(Transcribed page contents)
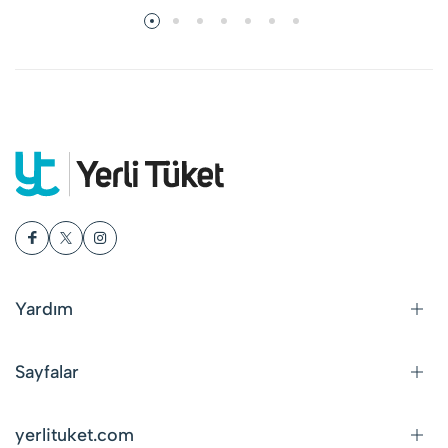
Yardım
Sayfalar
yerlituket.com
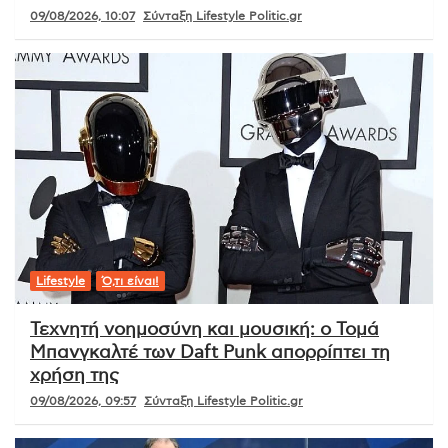
09/08/2026, 10:07
Σύνταξη Lifestyle Politic.gr
Lifestyle
Ό,τι είναι!
Τεχνητή νοημοσύνη και μουσική: ο Τομά
Μπανγκαλτέ των Daft Punk απορρίπτει τη
χρήση της
09/08/2026, 09:57
Σύνταξη Lifestyle Politic.gr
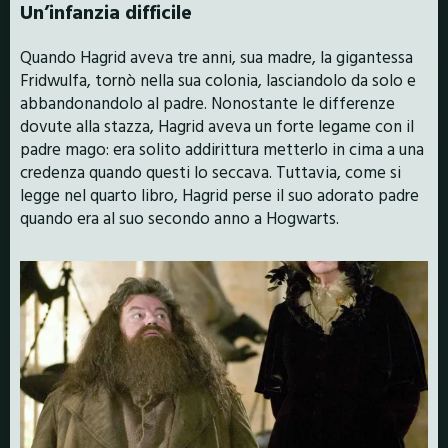
Un’infanzia difficile
Quando Hagrid aveva tre anni, sua madre, la gigantessa
Fridwulfa, tornò nella sua colonia, lasciandolo da solo e
abbandonandolo al padre. Nonostante le differenze
dovute alla stazza, Hagrid aveva un forte legame con il
padre mago: era solito addirittura metterlo in cima a una
credenza quando questi lo seccava. Tuttavia, come si
legge nel quarto libro, Hagrid perse il suo adorato padre
quando era al suo secondo anno a Hogwarts.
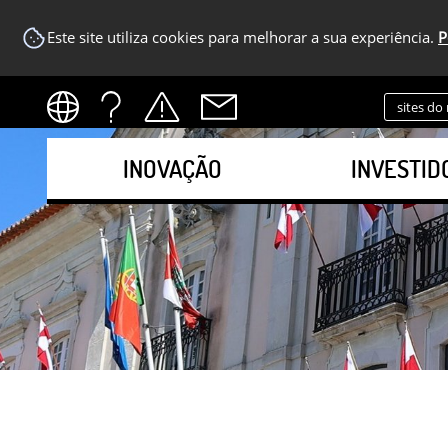
Este site utiliza cookies para melhorar a sua experiência.
P
sites do
INOVAÇÃO
INVESTID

» Instructions for the task: Your answer should be the lines of the records that hold the string "padre".

» Response area:
abbandonandolo al padre. Nonostante le differenze
padre mago: era solito addirittura metterlo in cima a una
legge nel quarto libro, Hagrid perse il suo adorato padre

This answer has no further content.